[Activité 1]: Recopiez fidèlement le passage du texte sur le secteur de la Concorde, depuis « Le secteur de » jusqu'à « par les usagers. » inclus.
[Activité 2]: Rédigez la suite du texte sur le secteur de la Concorde en reprenant après sa dernière phrase.

[Texte fourni]:
---+---

Le secteur de la Concorde, pièce maîtresse du Grand Projet de Châtelaine, a longtemps fait office de laboratoire de la densification urbaine en milieu déjà bâti. Contrairement aux zones vierges, intervenir sur ce périmètre (englobant les Libellules, Vieusseux et le bois des Frères) impliquait une chirurgie urbaine complexe et une réappropriation immédiate par les usagers.
En relisant le bilan des aménagements publié en décembre 2013, il est frappant de voir comment les “minis-chantiers” ont posé les bases de l’urbanisme tactique genevois moderne.
L’Urbanisme Temporaire comme outil de dialogue
La force du projet Concorde-Châtelaine a été de ne pas attendre la fin des travaux pour faire vivre le quartier. À travers le concept des minis-chantiers, des espaces de transition ont été créés :
- Les jardins à cultiver et à défricher : Des zones comme le jardin de Cayla ou les minijardins de Golay-Vaucher ont permis aux habitants de s’approprier le sol avant sa mutation définitive.

---+---

[Données fournies]:
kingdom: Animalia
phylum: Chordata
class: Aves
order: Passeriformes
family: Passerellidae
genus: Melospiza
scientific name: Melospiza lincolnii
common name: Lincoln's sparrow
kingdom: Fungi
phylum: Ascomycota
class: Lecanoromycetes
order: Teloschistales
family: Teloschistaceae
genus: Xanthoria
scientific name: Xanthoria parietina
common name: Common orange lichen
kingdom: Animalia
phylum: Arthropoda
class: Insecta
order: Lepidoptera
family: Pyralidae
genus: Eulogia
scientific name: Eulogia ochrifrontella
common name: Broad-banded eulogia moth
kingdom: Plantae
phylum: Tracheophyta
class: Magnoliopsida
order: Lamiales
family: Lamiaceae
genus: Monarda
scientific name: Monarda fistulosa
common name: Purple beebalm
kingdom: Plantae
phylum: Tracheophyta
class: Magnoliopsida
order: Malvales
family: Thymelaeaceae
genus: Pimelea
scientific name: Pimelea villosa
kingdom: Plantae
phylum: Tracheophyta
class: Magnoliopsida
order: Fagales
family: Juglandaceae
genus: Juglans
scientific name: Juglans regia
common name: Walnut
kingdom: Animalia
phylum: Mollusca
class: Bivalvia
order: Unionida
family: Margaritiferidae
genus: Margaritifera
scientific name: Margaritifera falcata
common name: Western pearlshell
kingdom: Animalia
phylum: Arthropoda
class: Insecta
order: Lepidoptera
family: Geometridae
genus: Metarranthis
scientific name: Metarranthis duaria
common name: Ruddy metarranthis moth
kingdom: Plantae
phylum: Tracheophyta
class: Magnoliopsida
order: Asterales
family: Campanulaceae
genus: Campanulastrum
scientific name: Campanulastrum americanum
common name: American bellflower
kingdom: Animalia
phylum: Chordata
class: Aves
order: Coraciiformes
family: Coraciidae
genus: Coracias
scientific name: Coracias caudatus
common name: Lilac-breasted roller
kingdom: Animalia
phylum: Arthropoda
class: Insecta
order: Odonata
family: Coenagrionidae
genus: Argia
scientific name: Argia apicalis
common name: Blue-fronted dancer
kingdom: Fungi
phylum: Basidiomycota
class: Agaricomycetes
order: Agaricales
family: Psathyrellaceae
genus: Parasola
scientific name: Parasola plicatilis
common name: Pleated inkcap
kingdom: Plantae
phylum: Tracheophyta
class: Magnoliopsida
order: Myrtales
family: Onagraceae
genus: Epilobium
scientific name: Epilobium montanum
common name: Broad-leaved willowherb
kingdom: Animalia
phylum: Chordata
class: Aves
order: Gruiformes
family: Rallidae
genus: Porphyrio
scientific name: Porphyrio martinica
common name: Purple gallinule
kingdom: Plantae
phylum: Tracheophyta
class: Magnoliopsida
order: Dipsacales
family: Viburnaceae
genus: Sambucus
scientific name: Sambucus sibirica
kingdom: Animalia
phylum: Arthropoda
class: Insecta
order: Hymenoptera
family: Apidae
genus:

---+---

[Corrigé 1]:
Le secteur de la Concorde, pièce maîtresse du Grand Projet de Châtelaine, a longtemps fait office de laboratoire de la densification urbaine en milieu déjà bâti. Contrairement aux zones vierges, intervenir sur ce périmètre (englobant les Libellules, Vieusseux et le bois des Frères) impliquait une chirurgie urbaine complexe et une réappropriation immédiate par les usagers.

[Corrigé 2]:
- La “Plage” urbaine : Un aménagement temporaire visant à tester de nouveaux lieux de détente et de fraîcheur en zone dense.
- Le Chemin de traverse : Un dispositif multimédia innovant (exposition itinérante, vidéos) conçu pour décloisonner les secteurs et susciter la réflexion sur l’urbanisation en cours.
Biodiversité et Pédagogie Urbaine
L’aspect écologique n’a pas été limité au bâti. Le bilan de 2013 met en avant la création d’un Observatoire de la biodiversité au niveau de l’école des Ouches et des Jardins du Rhône. Ce projet a permis d’intégrer la nature en ville dès la phase de chantier, en impliquant les classes locales dans le suivi de la flore et des insectes (abeilles, papillons), créant ainsi un lien fort entre aménagement et éducation environnementale.
Les leçons pour les futurs PLQ (Plans Localisés de Quartier)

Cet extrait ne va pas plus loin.